Pretty shortly after diving into that I realized I did not want that but also felt very strong that we needed a church. So, we kept praying…kept meeting with people. I spent a lot of time chasing people down and just never found anybody that was like, man, this, this is the guy. So I met Ben. Ben was excited about it, and so Ben and I started praying together about it. So we met with Tim Rice and said, “Hey, we wanna do this.”

Ben went to seminary and we were doing Bible studies and Person of Jesus studies and all these different things in the neighborhood. Kind of as we’re building this core and really getting excited about it, we are feeling like this is God moving, and we ultimately said, “OK, God, this is what you’re telling us to do, so we’re gonna do it.” So Ben finished seminary and jumped through all of the hoops of becoming ordained.

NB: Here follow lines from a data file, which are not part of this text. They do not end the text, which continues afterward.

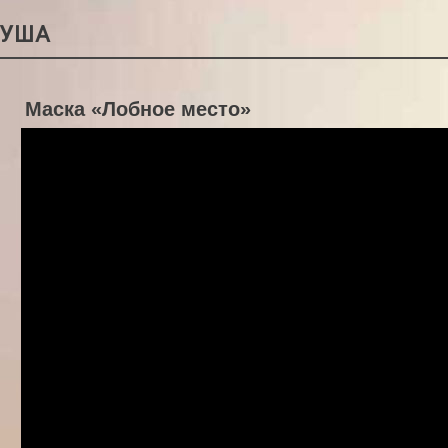
РУША
Маска «Лобное место»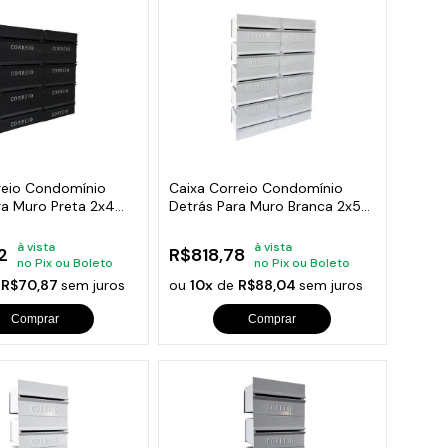
reio Condomínio
Caixa Correio Condomínio
ra Muro Preta 2x4
Detrás Para Muro Branca 2x5
Módulos
à vista
à vista
2
R$818,78
no Pix ou Boleto
no Pix ou Boleto
e
R$70,87
sem juros
ou
10x
de
R$88,04
sem juros
Comprar
Comprar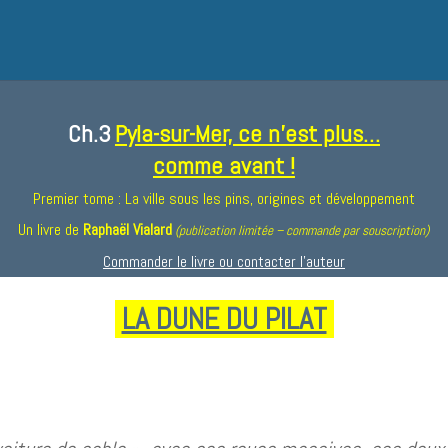
Ch.3
Pyla-sur-Mer, ce n’est plus…
comme avant !
Premier tome : La ville sous les pins, origines et développement
Un livre de
Raphaël Vialard
(publication limitée – commande par souscription)
Commander le livre ou contacter l’auteur
LA DUNE DU PILAT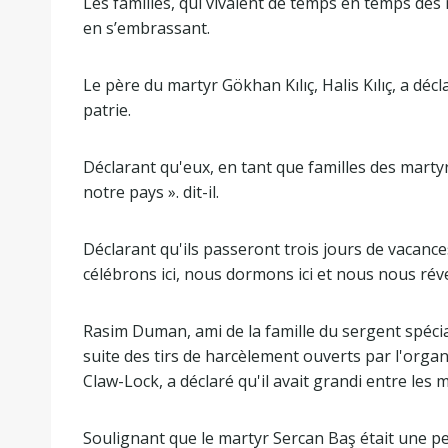
Les familles, qui vivaient de temps en temps de
en s’embrassant.
Le père du martyr Gökhan Kılıç, Halis Kılıç, a décl
patrie.
Déclarant qu'eux, en tant que familles des martyrs, 
notre pays ». dit-il.
Déclarant qu'ils passeront trois jours de vacances
célébrons ici, nous dormons ici et nous nous réveill
Rasim Duman, ami de la famille du sergent spécia
suite des tirs de harcèlement ouverts par l'organ
Claw-Lock, a déclaré qu'il avait grandi entre les 
Soulignant que le martyr Sercan Baş était une pers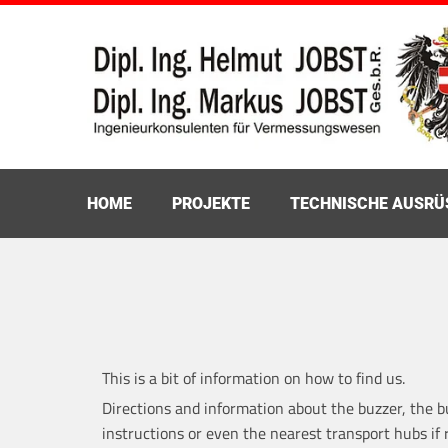
HOME
PROJEKTE
TECHNISCHE AUSR
This is a bit of information on how to find us.
Directions and information about the buzzer, the bu
instructions or even the nearest transport hubs if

So we planted Strong Tower. (History: Trinity Presbyterian Church started Strong Tower Church and allowed Parker Street Ministries to rent the space from them.)  

It’s an amazing process that I would never wish on anyone. But what was so cool about it was we were sharing the Gospel with people for years. They’re coming to Bible studies; we had a weekly Wednesday night Bible study in the neighborhood where people are hearing me and Ben share the Gospel. The first week we had church, those same people were like, wow, hey, come on, have a seat. We now had a place, a sanctuary to meet in.  [These people] were listening to the same guy tell [them] about Jesus, but now it’s from the pulpit. The Gospel broke through to people. I had been telling people about Jesus for 10 years, [and] now we are meeting every Sunday, worshiping together, listening to the Word together in a physical place. I realized something about a church gathering made all the difference.  

So place matters. We’re not trying to serve Polk County. We’re trying to serve the Parker Street neighborhood and North Lake Wire neighborhood. [It is] specific in a location and then strategic in how we interact with people. With the afterschool program, the kids are enrolled, the parents have made a personal commitment to have their kids there. Summer camp is another program the kids in the neighborhood love. Parents know those are two programs they can count on. Those are highly academic with a Gospel piece throughout the whole thing. We’re really trying to bridge that educational gap that is consistent in neighborhoods like ours with the statement that everybody has divine value, meaning they’re creatures created in the image of God. His plan was life and life abundant.